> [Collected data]
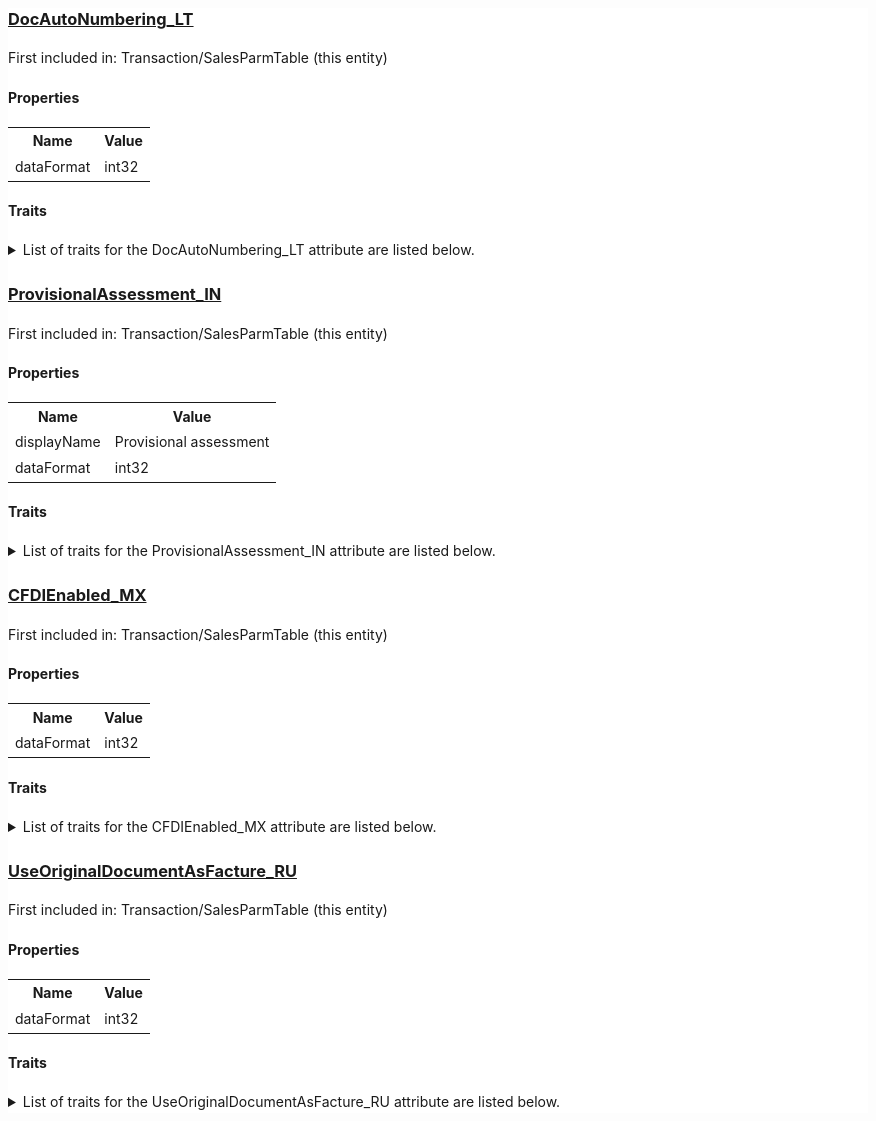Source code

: ### <a href=#DocAutoNumbering_LT name="DocAutoNumbering_LT">DocAutoNumbering_LT</a>

First included in: Transaction/SalesParmTable (this entity)  

#### Properties

<table><tr><th>Name</th><th>Value</th></tr><tr><td>dataFormat</td><td>int32</td></tr></table>

#### Traits

<details><summary>List of traits for the DocAutoNumbering_LT attribute are listed below.</summary></details>

### <a href=#ProvisionalAssessment_IN name="ProvisionalAssessment_IN">ProvisionalAssessment_IN</a>

First included in: Transaction/SalesParmTable (this entity)  

#### Properties

<table><tr><th>Name</th><th>Value</th></tr><tr><td>displayName</td><td>Provisional assessment</td></tr><tr><td>dataFormat</td><td>int32</td></tr></table>

#### Traits

<details><summary>List of traits for the ProvisionalAssessment_IN attribute are listed below.</summary></details>

### <a href=#CFDIEnabled_MX name="CFDIEnabled_MX">CFDIEnabled_MX</a>

First included in: Transaction/SalesParmTable (this entity)  

#### Properties

<table><tr><th>Name</th><th>Value</th></tr><tr><td>dataFormat</td><td>int32</td></tr></table>

#### Traits

<details><summary>List of traits for the CFDIEnabled_MX attribute are listed below.</summary></details>

### <a href=#UseOriginalDocumentAsFacture_RU name="UseOriginalDocumentAsFacture_RU">UseOriginalDocumentAsFacture_RU</a>

First included in: Transaction/SalesParmTable (this entity)  

#### Properties

<table><tr><th>Name</th><th>Value</th></tr><tr><td>dataFormat</td><td>int32</td></tr></table>

#### Traits

<details><summary>List of traits for the UseOriginalDocumentAsFacture_RU attribute are listed below.</summary></details>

> [Directive] Exact copy, no pictures: please print every record above as written.

> [Reply]
Source code

: ### <a href=#DocAutoNumbering_LT name="DocAutoNumbering_LT">DocAutoNumbering_LT</a>

First included in: Transaction/SalesParmTable (this entity)  

#### Properties

<table><tr><th>Name</th><th>Value</th></tr><tr><td>dataFormat</td><td>int32</td></tr></table>

#### Traits

<details><summary>List of traits for the DocAutoNumbering_LT attribute are listed below.</summary></details>

### <a href=#ProvisionalAssessment_IN name="ProvisionalAssessment_IN">ProvisionalAssessment_IN</a>

First included in: Transaction/SalesParmTable (this entity)  

#### Properties

<table><tr><th>Name</th><th>Value</th></tr><tr><td>displayName</td><td>Provisional assessment</td></tr><tr><td>dataFormat</td><td>int32</td></tr></table>

#### Traits

<details><summary>List of traits for the ProvisionalAssessment_IN attribute are listed below.</summary></details>

### <a href=#CFDIEnabled_MX name="CFDIEnabled_MX">CFDIEnabled_MX</a>

First included in: Transaction/SalesParmTable (this entity)  

#### Properties

<table><tr><th>Name</th><th>Value</th></tr><tr><td>dataFormat</td><td>int32</td></tr></table>

#### Traits

<details><summary>List of traits for the CFDIEnabled_MX attribute are listed below.</summary></details>

### <a href=#UseOriginalDocumentAsFacture_RU name="UseOriginalDocumentAsFacture_RU">UseOriginalDocumentAsFacture_RU</a>

First included in: Transaction/SalesParmTable (this entity)  

#### Properties

<table><tr><th>Name</th><th>Value</th></tr><tr><td>dataFormat</td><td>int32</td></tr></table>

#### Traits

<details><summary>List of traits for the UseOriginalDocumentAsFacture_RU attribute are listed below.</summary></details>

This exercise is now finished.